_Prompt_
According to the abstract on the hepatocyte DNA repair assay, which mouse strain supplied the hepatocytes?

_Reading passage_
━━━━━━━━━━

The hepatocyte primary culture/DNA repair assay using mouse or hamster hepatocytes

Abstract

The hepatocyte primary culture (HPC)/DNA repair assay using rat hepatocytes was developed to identify genotoxic chemicals. Since there are species differences in susceptibility to chemical carcinogens, it was desirable to extend the assay to other species. Carcinogens and noncarcinogens from six structural classes were tested with hepatocytes from B6C3F₁ mice or Syrian hamsters. In hepatocytes from both species, DNA repair was elicited by the carcinogens methyl methanesulfonate, aflatoxin B₁, 2‐acetylaminofluorene, benzo(a)pyrene, dimethylnitrosamine, nitrosopyrrolidine, 3'‐methyl‐4‐dimethylaminoazobenzene, and p‐dimethylaminoazobenzene. With aflatoxin B₁, mouse hepatocytes required a dose of 10⁻⁴ M for a maximum response while only 10‐6 was needed for hamster hepatocytes. All the presumed noncarcinogens, except 4‐dimethylaminoazoben‐zene‐4'‐sulfonyl chloride, were negative in mouse hepatocytes. This chemical, as well as aflatoxin G₂ and pyrene, which have not been tested for carcinogenicity in the hamster, were positive in hamster hepatocytes. These findings demonstrate that genotoxic chemicals can be identified by the HPC/DNA repair assay using hamster or mouse hepatocytes. Furthermore, in vivo differences in susceptibility to chemical carcinogens such as aflatoxin B are reflected in the in vitro assay.

━━━━━━━━━━

Dataset entries:

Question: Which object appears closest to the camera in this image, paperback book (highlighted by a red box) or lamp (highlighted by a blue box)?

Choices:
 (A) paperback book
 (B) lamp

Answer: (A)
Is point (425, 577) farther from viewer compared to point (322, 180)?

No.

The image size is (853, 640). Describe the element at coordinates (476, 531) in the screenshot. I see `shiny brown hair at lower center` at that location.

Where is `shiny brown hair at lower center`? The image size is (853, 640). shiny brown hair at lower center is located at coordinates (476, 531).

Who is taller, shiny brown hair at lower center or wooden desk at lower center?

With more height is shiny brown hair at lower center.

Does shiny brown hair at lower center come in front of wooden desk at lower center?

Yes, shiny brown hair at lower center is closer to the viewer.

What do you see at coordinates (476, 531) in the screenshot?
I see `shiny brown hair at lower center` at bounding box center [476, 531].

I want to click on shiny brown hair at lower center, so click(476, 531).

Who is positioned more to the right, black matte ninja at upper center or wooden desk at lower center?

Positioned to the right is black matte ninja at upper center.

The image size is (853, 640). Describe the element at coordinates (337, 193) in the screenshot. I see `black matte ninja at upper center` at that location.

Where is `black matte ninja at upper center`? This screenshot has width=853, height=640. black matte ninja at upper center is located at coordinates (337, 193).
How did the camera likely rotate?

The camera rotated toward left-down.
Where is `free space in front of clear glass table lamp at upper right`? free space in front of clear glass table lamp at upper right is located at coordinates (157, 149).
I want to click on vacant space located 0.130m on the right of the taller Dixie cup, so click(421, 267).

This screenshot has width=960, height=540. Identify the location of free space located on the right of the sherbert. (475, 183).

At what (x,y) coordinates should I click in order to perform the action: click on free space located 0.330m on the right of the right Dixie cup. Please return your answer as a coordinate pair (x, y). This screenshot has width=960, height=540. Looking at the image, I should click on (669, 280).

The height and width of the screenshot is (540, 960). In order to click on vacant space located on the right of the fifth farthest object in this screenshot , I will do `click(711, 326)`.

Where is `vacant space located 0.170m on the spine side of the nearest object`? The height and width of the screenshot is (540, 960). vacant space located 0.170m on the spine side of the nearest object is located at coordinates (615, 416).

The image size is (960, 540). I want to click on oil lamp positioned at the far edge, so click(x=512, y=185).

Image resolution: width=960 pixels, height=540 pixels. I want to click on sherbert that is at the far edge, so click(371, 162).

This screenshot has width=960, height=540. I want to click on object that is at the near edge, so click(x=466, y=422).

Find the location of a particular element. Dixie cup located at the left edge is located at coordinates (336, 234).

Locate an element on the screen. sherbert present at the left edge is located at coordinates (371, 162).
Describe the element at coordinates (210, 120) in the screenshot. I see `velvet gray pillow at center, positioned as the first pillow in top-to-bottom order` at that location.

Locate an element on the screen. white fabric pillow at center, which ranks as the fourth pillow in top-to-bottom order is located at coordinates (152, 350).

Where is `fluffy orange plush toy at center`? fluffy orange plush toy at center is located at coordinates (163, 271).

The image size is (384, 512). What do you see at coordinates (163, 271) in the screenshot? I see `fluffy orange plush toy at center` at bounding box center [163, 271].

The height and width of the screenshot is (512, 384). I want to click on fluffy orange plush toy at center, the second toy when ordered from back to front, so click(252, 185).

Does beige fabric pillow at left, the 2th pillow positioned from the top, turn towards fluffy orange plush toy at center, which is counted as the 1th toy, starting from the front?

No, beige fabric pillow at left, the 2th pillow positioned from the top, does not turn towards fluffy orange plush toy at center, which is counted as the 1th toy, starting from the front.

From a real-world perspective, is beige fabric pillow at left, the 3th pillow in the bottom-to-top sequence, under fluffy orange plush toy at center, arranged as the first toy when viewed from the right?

━━━━━━━━━━

_Answer section_
B6C3F₁ mice